A new generation of French women helmers is boldly mixing personal and genre cinema to create a fresh image of Gallic cinema abroad.

“Sometimes Americans are curious to see why we have so many women directors, with such strength of vision,” says Unifrance director Isabelle Giordano. “Women directors tackle pressing issues from new angles, with daring, sometimes provocative, approaches, often confronting hard truths in a frank and original manner.”

Almost half the filmmakers attending the Rendez-vous With French Cinema at Lincoln Center that runs March 1-12 (filmlinc.org/festivals/rendez-vous-with-french-cinema) are women, ranging from veteran Agnès Varda — who is scheduled for a talk at the event — to younger helmers such as Emmanuelle Bercot (“150 Milligrams”), Justine Triet (“In Bed With Victoria”), Julia Ducournau (“Raw,” and one of Variety’s 2017 10 Directors to Watch), Rebecca Zlotowski (“Planetarium”), Katell Quillévéré (“Heal the Living”), and Stéphanie Di Giusto (“The Dancer”).

Top female executives attending the event include Haut et Court founder, Carole Scotta, who recorded major successes in 2016 as producer of “150 Milligrams” and as executive producer of TV series “The Young Pope,” and French power agent Cecile Felsenberg of UBBA, whose client list includes Bercot, Dany Boon, Guillaume Canet, and Mathieu Kassovitz.

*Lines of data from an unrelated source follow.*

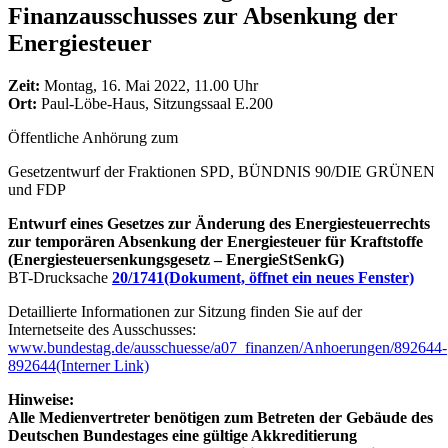
Finanzausschusses zur Absenkung der
Energiesteuer
Zeit:
Montag, 16. Mai 2022, 11.00 Uhr
Ort:
Paul-Löbe-Haus, Sitzungssaal E.200
Öffentliche Anhörung zum
Gesetzentwurf der Fraktionen SPD, BÜNDNIS 90/DIE GRÜNEN
und FDP
Entwurf eines Gesetzes zur Änderung des Energiesteuerrechts
zur temporären Absenkung der Energiesteuer für Kraftstoffe
(Energiesteuersenkungsgesetz – EnergieStSenkG)
BT-Drucksache
20/1741
(Dokument, öffnet ein neues Fenster)
Detaillierte Informationen zur Sitzung finden Sie auf der
Internetseite des Ausschusses:
www.bundestag.de/ausschuesse/a07_finanzen/Anhoerungen/892644-
892644
(Interner Link)
Hinweise:
Alle Medienvertreter benötigen zum Betreten der Gebäude des
Deutschen Bundestages eine gültige Akkreditierung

Ducournau took Toronto by storm with “Raw.” French films usually spurn the horror genre, but Ducournau’s stark depiction of a student’s descent into cannibalism mixes genre elements with a highly individual auteur outlook.

“My generation is less fixated with auteur cinema,” says Quillévéré. “Our inspirations include American independent and mainstream cinema, we’re not afraid to mix genre and auteur elements.”

Justin Taurand, who produced Quillévéré’s “Heal the Living,” says “films du milieu” (“midway films”) have earned that name because of their midsized budgets — typically between $3 million and $8 million — but also because they lie halfway between the genre and personal films, driven by the fact that their helmers both want, and need, to tap into a wider audience.

“My generation is more interested in genre and reaching an audience,” says Quillévéré, who cites an eclectic range of inspirations, from Douglas Sirk, James L. Brooks, Kenneth Lonergan, and Blake Edwards to David Simon’s “The Wire.” “I love filmmakers who explore emotions, the power of emotions within a story.”
Quillévéré is prepping her first TV series, co-written with Helier Cisterne, and produced by Taurand and David Thion, about French hip-hop group NTM, set in the 1980s.

Zlotowski says the new generation of French filmmakers is based on common interests, and above all friendships and working together. She’s co-writing a script with Thomas Cailley (“Love at First Sight”) based on a graphic novel.

“There’s amazing new talent emerging in France,” she says. “We sometimes show each other our work in the editing room. It’s not really a new wave, or a film movement, like in Argentina or the Philippines. Essentially, we’re all from the same middle-class backgrounds, from Paris or the suburbs. We share an interest in social issues, rather than a specific aesthetic approach, but we like strong visuals. We want to explore new territories, but always with a strong social concern.”